Cruyffs Tod sei die Folge einer Lungenkrebs-Erkrankung, hieß es heute von seiner Stiftung. Dabei hatte er sich noch Mitte Februar zuversichtlich gezeigt. "Ich habe das Gefühl, mit 2:0 in der ersten Halbzeit eines Spiels vorne zu liegen, das noch nicht zu Ende ist. Aber ich bin mir sicher, dass ich es gewinnen werde."

Beckenbauer: "Ich bin geschockt"

Sein wichtigstes Spiel verlor Johan Cruyff am 7. Juli 1974 im Münchner Olympiastadion, den größten Kampf seines Lebens am Donnerstag in Barcelona. Der einstige Fußball-Weltstar, der im Alter von 68 Jahren an Krebs starb, wird in Deutschland vor allem wegen der 1:2-Niederlage gegen die DFB-Auswahl um Franz Beckenbauer im Weltmeisterschafts-Endspiel vor 42 Jahren in Erinnerung bleiben. "Ich bin geschockt. Er war nicht nur ein sehr guter Freund, sondern auch ein Freund für mich", sagte Beckenbauer über seinen einstigen Rivalen, der im WM-Endspiel nach wenigen Sekunden den Foulelfmeter zur niederländischen Führung herausholte - und am Ende trotzdem verlor.

Umstrittene Führungsfigur

Der Mann im orange-farbenen Trikot mit der Nummer 14 setzte auf dem Rasen die als "Voetbal totaal" in die Sport-Geschichte eingegangene Offensiv-Philosophie von Trainer und Mentor Rinus Michels um.
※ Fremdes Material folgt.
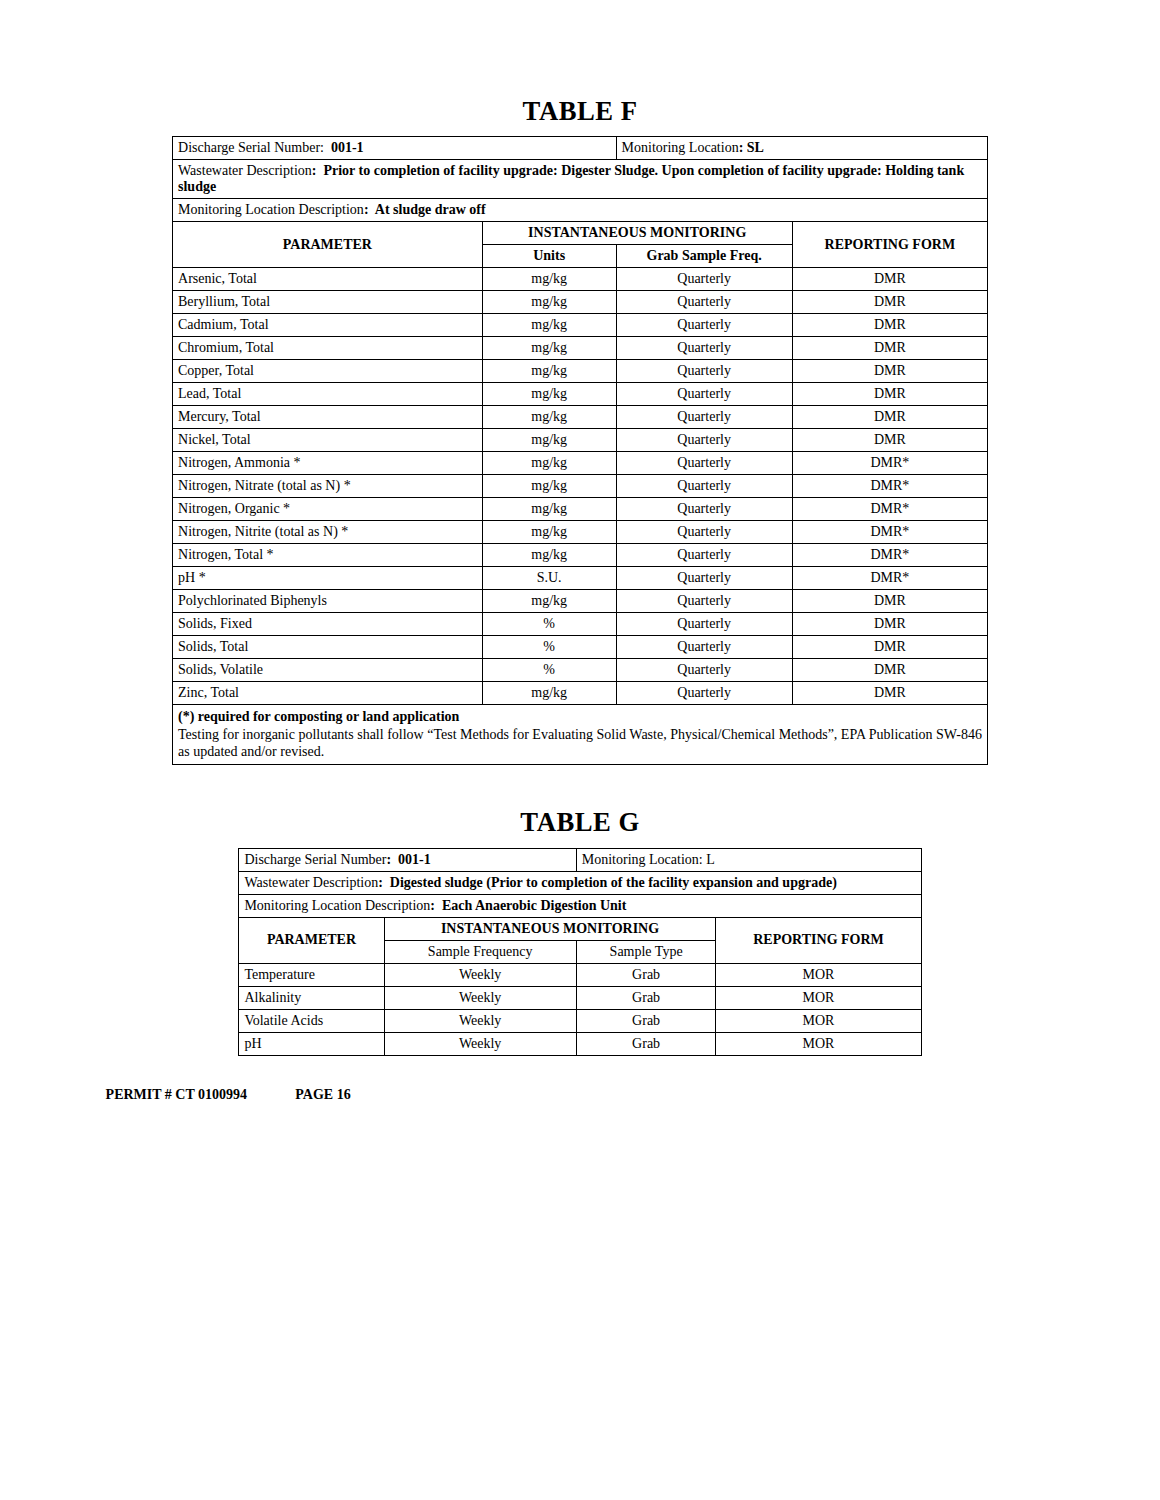TABLE F
| Discharge Serial Number: 001-1 | Monitoring Location : SL |
| Wastewater Description : Prior to completion of facility upgrade: Digester Sludge. Upon completion of facility upgrade: Holding tank sludge |
| Monitoring Location Description : At sludge draw off |
| PARAMETER | INSTANTANEOUS MONITORING | REPORTING FORM |
| Units | Grab Sample Freq. |
| Arsenic, Total | mg/kg | Quarterly | DMR |
| Beryllium, Total | mg/kg | Quarterly | DMR |
| Cadmium, Total | mg/kg | Quarterly | DMR |
| Chromium, Total | mg/kg | Quarterly | DMR |
| Copper, Total | mg/kg | Quarterly | DMR |
| Lead, Total | mg/kg | Quarterly | DMR |
| Mercury, Total | mg/kg | Quarterly | DMR |
| Nickel, Total | mg/kg | Quarterly | DMR |
| Nitrogen, Ammonia * | mg/kg | Quarterly | DMR* |
| Nitrogen, Nitrate (total as N) * | mg/kg | Quarterly | DMR* |
| Nitrogen, Organic * | mg/kg | Quarterly | DMR* |
| Nitrogen, Nitrite (total as N) * | mg/kg | Quarterly | DMR* |
| Nitrogen, Total * | mg/kg | Quarterly | DMR* |
| pH * | S.U. | Quarterly | DMR* |
| Polychlorinated Biphenyls | mg/kg | Quarterly | DMR |
| Solids, Fixed | % | Quarterly | DMR |
| Solids, Total | % | Quarterly | DMR |
| Solids, Volatile | % | Quarterly | DMR |
| Zinc, Total | mg/kg | Quarterly | DMR |
| (*) required for composting or land application Testing for inorganic pollutants shall follow “Test Methods for Evaluating Solid Waste, Physical/Chemical Methods”, EPA Publication SW-846 as updated and/or revised. |
TABLE G
| Discharge Serial Number : 001-1 | Monitoring Location: L |
| Wastewater Description : Digested sludge (Prior to completion of the facility expansion and upgrade) |
| Monitoring Location Description : Each Anaerobic Digestion Unit |
| PARAMETER | INSTANTANEOUS MONITORING | REPORTING FORM |
| Sample Frequency | Sample Type |
| Temperature | Weekly | Grab | MOR |
| Alkalinity | Weekly | Grab | MOR |
| Volatile Acids | Weekly | Grab | MOR |
| pH | Weekly | Grab | MOR |
PERMIT # CT 0100994 PAGE 16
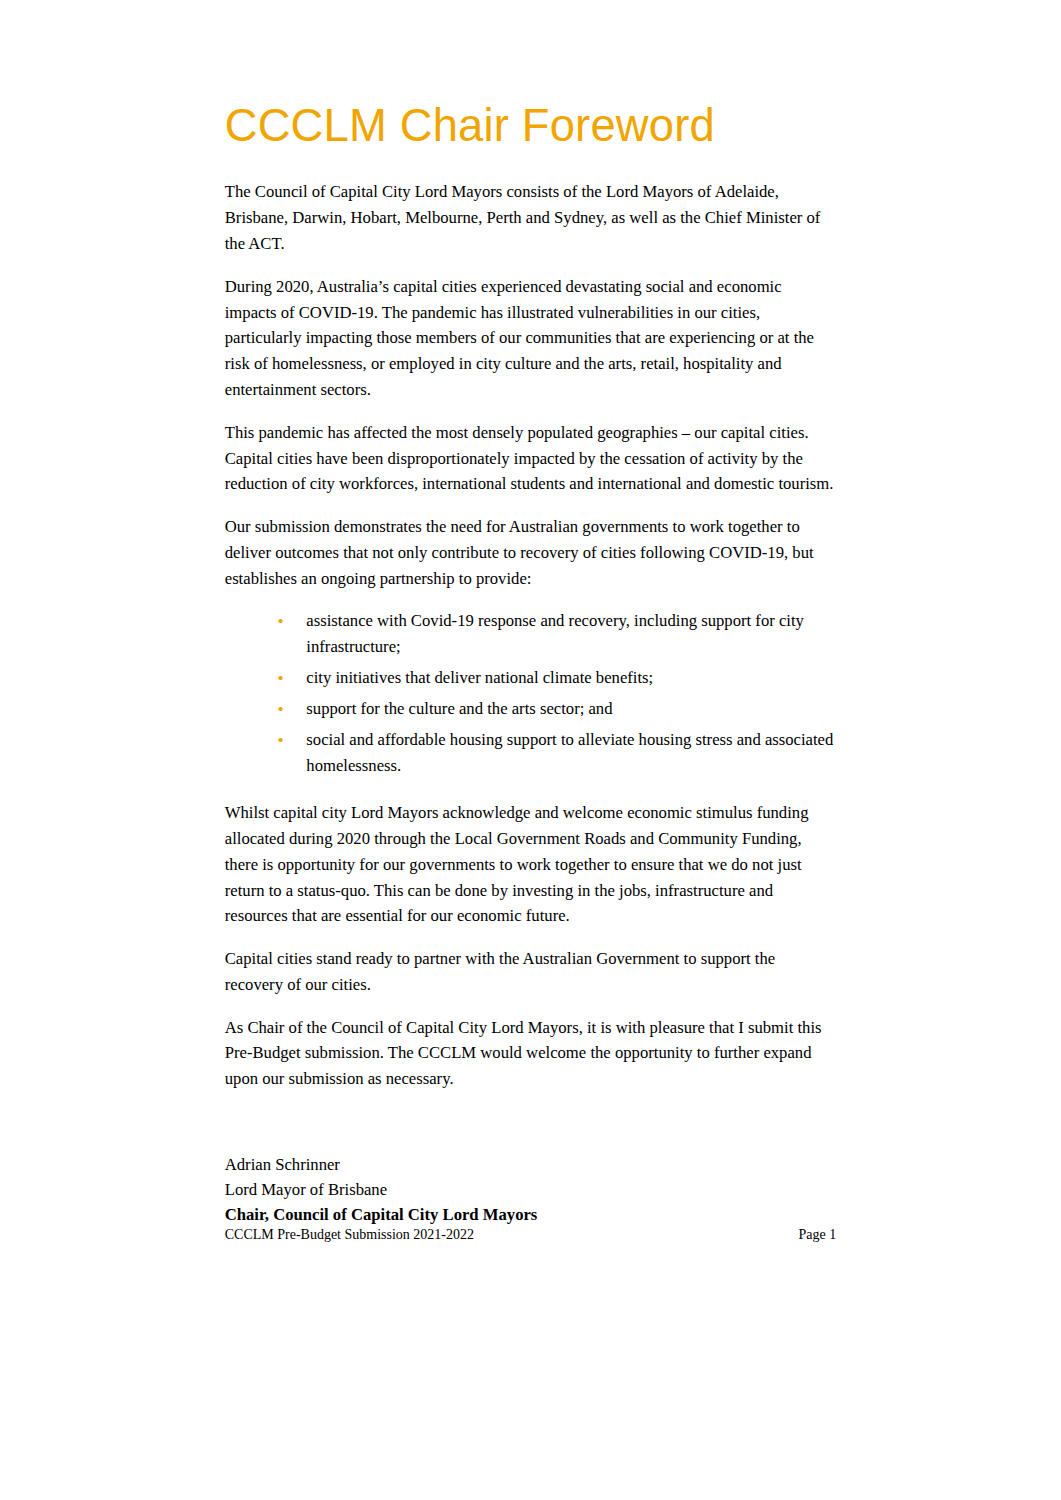CCCLM Chair Foreword
The Council of Capital City Lord Mayors consists of the Lord Mayors of Adelaide, Brisbane, Darwin, Hobart, Melbourne, Perth and Sydney, as well as the Chief Minister of the ACT.
During 2020, Australia’s capital cities experienced devastating social and economic impacts of COVID-19. The pandemic has illustrated vulnerabilities in our cities, particularly impacting those members of our communities that are experiencing or at the risk of homelessness, or employed in city culture and the arts, retail, hospitality and entertainment sectors.
This pandemic has affected the most densely populated geographies – our capital cities. Capital cities have been disproportionately impacted by the cessation of activity by the reduction of city workforces, international students and international and domestic tourism.
Our submission demonstrates the need for Australian governments to work together to deliver outcomes that not only contribute to recovery of cities following COVID-19, but establishes an ongoing partnership to provide:
assistance with Covid-19 response and recovery, including support for city infrastructure;
city initiatives that deliver national climate benefits;
support for the culture and the arts sector; and
social and affordable housing support to alleviate housing stress and associated homelessness.
Whilst capital city Lord Mayors acknowledge and welcome economic stimulus funding allocated during 2020 through the Local Government Roads and Community Funding, there is opportunity for our governments to work together to ensure that we do not just return to a status-quo. This can be done by investing in the jobs, infrastructure and resources that are essential for our economic future.
Capital cities stand ready to partner with the Australian Government to support the recovery of our cities.
As Chair of the Council of Capital City Lord Mayors, it is with pleasure that I submit this Pre-Budget submission. The CCCLM would welcome the opportunity to further expand upon our submission as necessary.
Adrian Schrinner
Lord Mayor of Brisbane
Chair, Council of Capital City Lord Mayors
CCCLM Pre-Budget Submission 2021-2022 Page 1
Er war eine ebenso unumstrittene Führungsfigur wie Beckenbauer auf deutscher Seite. Bevor der Kaiser den FC Bayern von 1974 bis 1976 dreimal zum Triumph im Europapokal der Landesmeister führte, hatte Cruyff dieses Kunststück von 1971 bis 1973 mit Ajax Amsterdam vorgemacht. "Er hat unseren Fußball auf die Weltkarte gebracht", betonte Ruud Gullit. Der Europameister von 1988 hob den großen Einfluss auf seine eigene Karriere hervor.

"König Johan" in Barcelona

Aus seiner Heimstadt wechselte Cruyff dann zum großen FC Barcelona. Die katalanische Metropole wurde zur zweiten Heimat von "König Johan". Vom "niederländischen Zauberer" schwärmte sein einstiger Club, den er 1992 als Trainer zum erstmaligen Gewinn des Landesmeister-Cups führte, in seinem Nachruf. Zum damaligen Team gehörte auch Bayern-Coach Pep Guardiola. "Ohne den Ball kannst Du nicht gewinnen", lautete die Philosophie von Cruyff.

"Größter Stratege"

"Was er in dieser Zeit erschaffen hat, war einmalig. Das haben seine Nachfolger, insbesondere Pep Guardiola, zur Perfektion veredelt", urteilte Günter Netzer in der "Welt". Er habe Cruyff über alle Maßen bewundert, "er war der größte Stratege unserer Zeit". Der gesperrte UEFA-Präsident Michel Platini, 1984 Europameister und Star der französischen Mannschaft, meinte: "Ich bin sehr traurig", weil Johan das Idol meiner Kindheit war, mein Idol und mein Freund."